The Agouti and The Brazil Nut

‘Caching’ or ‘scatter hoarding’, is when animals like birds, squirrels and other rodents store food in preparation for leaner times, sometimes in a single location, sometimes scattered around.

Michael and I have a David Attenborough DVD box set that we bought at the dump.

Once, when high, swimming in the ocean I  tried to imagine my death at the jaws of a couple of sharks. Sometimes I force myself into these games  when I’m high as a kind of test for whether it’s the anxiety inducing variety. Other times I imagine the world after or without Attenborough.

Last week we watched disc five “Private Life of Plants”.

In “Private Life of Plants” (1995) Attenborough casually wanders through the Brazilian Amazon showing examples of tropical seed dispersal. Brazil nut trees have ginormous seeds that fall from as far as 8m high. And yet their seeds are so tough that not even a fall from that height is capable of breaking it open to scatter their seeds. Instead the tree relies upon the agouti, a small rodent not dissimilar to a pint sized capybara whose chisel sharp teeth crack open the tough husk before munching down on a few of the seeds. The brazil nut seed pods are prolifically full of nuts and afford much more than a single feed, leading the agouti to hide the remainders in dug out holes or under leaf litter.

Scatter hoarding is driven by the fear that a food stash may be dug up by other creatures. Spreading hidden food across an area prevents scavengers from happening upon the loot and cleaning it out in one hit. The breadth of the agouti’s brazil nut collection, Attenborough suggests, is unfortunately sabotaged by its poor memory. The nuts, forgotten in their storage facilities, germinate and grow into fruiting trees that in turn drop more nuts.

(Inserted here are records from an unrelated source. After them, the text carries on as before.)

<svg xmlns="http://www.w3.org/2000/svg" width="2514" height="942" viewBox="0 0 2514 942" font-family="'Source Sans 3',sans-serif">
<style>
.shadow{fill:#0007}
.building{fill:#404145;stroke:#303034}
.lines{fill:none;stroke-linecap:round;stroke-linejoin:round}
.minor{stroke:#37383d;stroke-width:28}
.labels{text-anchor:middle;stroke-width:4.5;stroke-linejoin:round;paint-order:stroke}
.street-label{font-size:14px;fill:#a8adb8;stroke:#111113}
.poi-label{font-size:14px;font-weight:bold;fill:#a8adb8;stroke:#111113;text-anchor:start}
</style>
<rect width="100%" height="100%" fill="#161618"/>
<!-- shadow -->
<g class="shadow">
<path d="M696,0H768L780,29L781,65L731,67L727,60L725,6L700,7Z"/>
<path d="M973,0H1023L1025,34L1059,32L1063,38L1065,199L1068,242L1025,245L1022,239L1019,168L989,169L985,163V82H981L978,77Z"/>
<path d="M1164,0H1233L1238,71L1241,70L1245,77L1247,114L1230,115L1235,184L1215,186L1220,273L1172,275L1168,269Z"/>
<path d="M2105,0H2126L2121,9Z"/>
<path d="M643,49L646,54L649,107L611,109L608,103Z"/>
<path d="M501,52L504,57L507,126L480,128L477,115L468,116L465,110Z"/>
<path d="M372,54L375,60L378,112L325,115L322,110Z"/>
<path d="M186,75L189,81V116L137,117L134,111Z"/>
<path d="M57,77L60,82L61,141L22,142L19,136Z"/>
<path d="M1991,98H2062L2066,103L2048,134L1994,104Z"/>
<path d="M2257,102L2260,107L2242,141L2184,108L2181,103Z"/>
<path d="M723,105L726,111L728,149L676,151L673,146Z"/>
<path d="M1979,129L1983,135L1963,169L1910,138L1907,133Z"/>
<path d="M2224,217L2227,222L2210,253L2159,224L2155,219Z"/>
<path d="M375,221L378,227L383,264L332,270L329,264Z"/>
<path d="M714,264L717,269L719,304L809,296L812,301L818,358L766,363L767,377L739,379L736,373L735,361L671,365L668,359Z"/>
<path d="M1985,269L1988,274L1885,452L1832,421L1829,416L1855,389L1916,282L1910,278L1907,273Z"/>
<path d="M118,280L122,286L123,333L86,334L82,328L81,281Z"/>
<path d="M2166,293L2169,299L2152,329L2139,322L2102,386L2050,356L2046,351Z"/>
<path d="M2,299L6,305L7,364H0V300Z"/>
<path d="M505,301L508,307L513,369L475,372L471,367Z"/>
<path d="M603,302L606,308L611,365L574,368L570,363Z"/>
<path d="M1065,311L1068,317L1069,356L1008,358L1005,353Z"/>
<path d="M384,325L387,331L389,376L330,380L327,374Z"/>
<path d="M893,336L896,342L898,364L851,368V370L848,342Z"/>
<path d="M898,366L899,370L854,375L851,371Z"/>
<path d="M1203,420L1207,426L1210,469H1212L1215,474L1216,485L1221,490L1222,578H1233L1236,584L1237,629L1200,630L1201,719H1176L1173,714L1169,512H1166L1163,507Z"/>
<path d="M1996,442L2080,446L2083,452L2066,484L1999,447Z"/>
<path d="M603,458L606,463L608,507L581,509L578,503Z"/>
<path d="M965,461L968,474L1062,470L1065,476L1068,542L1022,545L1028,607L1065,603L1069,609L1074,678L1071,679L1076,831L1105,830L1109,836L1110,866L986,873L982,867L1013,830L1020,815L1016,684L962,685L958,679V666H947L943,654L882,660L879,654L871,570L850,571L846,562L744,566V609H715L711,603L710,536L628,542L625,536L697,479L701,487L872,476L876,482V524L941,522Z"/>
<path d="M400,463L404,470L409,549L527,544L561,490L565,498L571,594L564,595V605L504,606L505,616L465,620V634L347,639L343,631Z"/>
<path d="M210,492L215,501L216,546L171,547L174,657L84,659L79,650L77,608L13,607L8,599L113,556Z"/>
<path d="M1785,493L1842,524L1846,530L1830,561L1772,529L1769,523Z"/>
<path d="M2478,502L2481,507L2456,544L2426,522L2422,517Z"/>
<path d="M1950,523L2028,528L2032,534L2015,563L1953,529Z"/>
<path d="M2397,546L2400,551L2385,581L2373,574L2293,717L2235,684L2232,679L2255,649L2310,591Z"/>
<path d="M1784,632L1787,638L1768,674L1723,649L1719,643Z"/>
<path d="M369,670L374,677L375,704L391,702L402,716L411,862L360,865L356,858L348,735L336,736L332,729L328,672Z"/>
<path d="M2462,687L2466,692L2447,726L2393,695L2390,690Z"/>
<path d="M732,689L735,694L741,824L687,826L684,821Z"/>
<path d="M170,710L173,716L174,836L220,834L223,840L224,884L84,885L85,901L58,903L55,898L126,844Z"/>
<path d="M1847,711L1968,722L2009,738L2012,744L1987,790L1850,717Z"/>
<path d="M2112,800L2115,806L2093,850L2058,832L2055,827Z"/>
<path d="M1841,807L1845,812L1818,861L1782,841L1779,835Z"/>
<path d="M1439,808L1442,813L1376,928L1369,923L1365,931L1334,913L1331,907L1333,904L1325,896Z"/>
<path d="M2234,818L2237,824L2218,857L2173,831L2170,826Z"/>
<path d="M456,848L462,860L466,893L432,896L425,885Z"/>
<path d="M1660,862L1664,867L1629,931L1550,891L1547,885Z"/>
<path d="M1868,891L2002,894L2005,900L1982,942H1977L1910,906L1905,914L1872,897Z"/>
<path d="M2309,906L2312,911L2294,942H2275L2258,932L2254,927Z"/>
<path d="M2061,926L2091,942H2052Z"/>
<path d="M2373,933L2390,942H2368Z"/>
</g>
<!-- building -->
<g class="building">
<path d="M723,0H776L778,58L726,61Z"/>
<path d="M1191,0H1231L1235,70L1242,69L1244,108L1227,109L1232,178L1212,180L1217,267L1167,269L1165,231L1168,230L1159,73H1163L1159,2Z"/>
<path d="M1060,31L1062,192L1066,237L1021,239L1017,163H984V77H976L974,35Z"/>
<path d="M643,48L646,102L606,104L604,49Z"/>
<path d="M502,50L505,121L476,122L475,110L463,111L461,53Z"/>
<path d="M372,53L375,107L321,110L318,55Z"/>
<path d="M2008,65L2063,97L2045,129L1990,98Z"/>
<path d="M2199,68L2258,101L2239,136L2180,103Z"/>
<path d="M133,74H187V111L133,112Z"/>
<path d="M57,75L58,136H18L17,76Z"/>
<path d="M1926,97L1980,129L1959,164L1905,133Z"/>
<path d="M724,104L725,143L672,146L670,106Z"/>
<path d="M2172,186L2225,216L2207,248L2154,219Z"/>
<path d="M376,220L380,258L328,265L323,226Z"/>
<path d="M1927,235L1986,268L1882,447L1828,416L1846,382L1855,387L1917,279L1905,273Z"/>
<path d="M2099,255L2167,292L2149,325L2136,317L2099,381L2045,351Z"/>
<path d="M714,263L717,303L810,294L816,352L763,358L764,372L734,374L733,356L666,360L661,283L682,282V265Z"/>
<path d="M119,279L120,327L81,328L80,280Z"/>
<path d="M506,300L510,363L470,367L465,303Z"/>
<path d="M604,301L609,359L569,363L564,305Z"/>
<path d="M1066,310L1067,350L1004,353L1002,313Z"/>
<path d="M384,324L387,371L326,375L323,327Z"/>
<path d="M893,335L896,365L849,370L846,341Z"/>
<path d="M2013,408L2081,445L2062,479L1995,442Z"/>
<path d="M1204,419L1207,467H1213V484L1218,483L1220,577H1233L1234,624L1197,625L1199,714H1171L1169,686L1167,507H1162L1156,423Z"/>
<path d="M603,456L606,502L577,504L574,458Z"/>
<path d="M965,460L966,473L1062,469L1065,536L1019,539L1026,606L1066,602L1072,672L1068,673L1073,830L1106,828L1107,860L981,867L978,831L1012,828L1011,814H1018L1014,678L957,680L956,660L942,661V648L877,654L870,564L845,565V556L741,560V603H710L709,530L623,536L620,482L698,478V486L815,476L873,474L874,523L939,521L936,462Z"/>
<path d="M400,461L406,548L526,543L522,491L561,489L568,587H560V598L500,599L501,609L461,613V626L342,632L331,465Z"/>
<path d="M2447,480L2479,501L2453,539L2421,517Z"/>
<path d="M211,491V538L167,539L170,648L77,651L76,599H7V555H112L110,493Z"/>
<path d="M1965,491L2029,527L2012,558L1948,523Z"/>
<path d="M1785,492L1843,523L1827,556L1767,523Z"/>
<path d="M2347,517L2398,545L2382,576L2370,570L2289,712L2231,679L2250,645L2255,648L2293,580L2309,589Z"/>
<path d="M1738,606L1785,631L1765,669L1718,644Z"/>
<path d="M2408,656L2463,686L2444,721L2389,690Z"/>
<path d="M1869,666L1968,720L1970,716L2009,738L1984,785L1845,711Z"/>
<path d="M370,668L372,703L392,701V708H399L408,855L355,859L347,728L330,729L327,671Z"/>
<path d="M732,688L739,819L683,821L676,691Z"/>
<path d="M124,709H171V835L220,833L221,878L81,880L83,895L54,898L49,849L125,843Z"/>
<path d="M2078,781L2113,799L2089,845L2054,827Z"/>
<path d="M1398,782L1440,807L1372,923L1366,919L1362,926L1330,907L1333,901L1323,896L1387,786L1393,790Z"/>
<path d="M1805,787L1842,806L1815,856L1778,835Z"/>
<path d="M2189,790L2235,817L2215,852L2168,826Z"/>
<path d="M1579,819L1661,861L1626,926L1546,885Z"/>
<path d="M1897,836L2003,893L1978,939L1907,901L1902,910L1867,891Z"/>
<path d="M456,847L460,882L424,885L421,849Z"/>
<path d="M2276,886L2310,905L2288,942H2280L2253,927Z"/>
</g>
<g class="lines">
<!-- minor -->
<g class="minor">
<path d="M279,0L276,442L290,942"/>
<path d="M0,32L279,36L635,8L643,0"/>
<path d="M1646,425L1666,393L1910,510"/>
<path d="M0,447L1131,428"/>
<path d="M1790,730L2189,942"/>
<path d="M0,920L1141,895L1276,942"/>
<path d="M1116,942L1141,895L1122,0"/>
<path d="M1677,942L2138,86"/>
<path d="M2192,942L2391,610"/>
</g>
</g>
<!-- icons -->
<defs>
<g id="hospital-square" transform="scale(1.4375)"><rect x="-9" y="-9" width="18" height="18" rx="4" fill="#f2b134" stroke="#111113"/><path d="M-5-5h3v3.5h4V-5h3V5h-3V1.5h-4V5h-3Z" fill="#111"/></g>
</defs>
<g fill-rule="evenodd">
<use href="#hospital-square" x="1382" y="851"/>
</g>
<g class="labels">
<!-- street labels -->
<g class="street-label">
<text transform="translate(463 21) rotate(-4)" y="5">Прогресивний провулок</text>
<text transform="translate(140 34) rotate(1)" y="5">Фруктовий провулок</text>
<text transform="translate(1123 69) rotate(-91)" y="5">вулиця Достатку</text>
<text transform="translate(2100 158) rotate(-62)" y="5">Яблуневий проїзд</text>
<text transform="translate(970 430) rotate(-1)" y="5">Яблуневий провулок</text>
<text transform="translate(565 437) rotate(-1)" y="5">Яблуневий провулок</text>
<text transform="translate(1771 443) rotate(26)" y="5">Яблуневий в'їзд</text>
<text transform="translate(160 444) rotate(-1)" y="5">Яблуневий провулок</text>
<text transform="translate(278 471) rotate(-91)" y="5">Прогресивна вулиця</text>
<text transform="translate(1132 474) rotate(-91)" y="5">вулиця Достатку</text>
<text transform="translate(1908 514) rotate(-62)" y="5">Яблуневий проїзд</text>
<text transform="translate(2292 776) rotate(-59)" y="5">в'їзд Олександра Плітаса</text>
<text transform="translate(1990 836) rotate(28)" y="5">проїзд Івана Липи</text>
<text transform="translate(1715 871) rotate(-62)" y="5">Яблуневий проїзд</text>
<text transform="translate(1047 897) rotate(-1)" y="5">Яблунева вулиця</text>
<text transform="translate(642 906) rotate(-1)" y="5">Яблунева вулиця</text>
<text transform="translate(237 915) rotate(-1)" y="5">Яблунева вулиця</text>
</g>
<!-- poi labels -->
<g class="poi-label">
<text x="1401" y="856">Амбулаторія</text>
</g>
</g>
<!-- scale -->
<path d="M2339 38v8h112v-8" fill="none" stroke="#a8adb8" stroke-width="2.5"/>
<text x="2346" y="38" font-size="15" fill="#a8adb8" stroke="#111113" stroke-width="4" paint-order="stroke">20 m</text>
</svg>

I find it funny that we assume animals are incapable of mirroring (or even excelling) our levels of agency and intelligence. We view ourselves at the peak of evolution, the most well formed of nature’s projects, with animals coming in a concessionary second and plants an even more more insulting third. I find it odd that we never consider that maybe  other life forms have motivations and desires that we will never be able to know or understand. Creatures who are seeing and being in the world in ways that we have neither the words nor intelligence to even comprehend. 


Is it this epistemological hierarchy that stops us from considering the agouti as small farmer rodents? What is stopping us from considering that the agouti not only has an interest in spreading the Brazil nut, but a knowledge too, of exactly what it is doing when it scrapes leftovers into a loamy hole and covers it with some twigs? Is it that animals can’t and won’t know what we do? Or shouldn’t and don’t? Because if they are us, then we are them. Monkey’s in shoes, cucumbers with anxiety and maybe that is the (brazil) nut of our desire: to disassociate. 


When we bury and hoard and scurry away we want it to be different. I wonder if the agouti knows that when we empty seed stocks onto barren ground we are setting ourselves up for failure. Could teams of agouti make documentaries about our ridiculously centralised grain storage silos —all that wheat just waiting for a rat to ransack.


I spent much of my twenties as a scatter hoarder, leaving things behind at share houses that i would struggle to part with. I wouldn’t say I’m reformed but a scarcity complex runs through my family. This was perhaps promoted and passed down by my grandmother who lived on sweet potatoes in a cave hiding from the Japanese as they invaded her home country. A tragedy made two fold when you come from a culture that prides itself on overfeeding guests. I never realised how much I had taken on this cultural practice. I’ve always considered myself someone who hates food waste but recently my boyfriend pointed out to me that I always leave a single mouthful of food on my plate. Maybe it’s epigenetic, maybe I learnt it somewhere. It’s “A mouthful for the Gods” I always tell my boyfriend when his errant fork begins stabbing at my plate.


The fridge at my parent’s place groans with food, tactfully out of earshot of the deep freezer and second fridge in the laundry. I try and deplete the fridge stocks like it’s a game. Sometimes it just involves shuffling around the containers to make things look less imposing, decanting a single fried enoki into a thimble sized container. Other times it involves eating things that are surely beyond the pale. Do agoutis know when they have too much in storage? Do they ever crack open a fresh brazil nut to experience the fresh aroma, even when the stocks are rotting in the ground? What do they feel about it, if anything? Maybe it’s a misplaced defence that I’m trying to carve out for the agouti. I don’t know why I need to believe that they haven’t forgotten where they put their brazil nuts, that they too are just scattering mouthfuls for the Gods.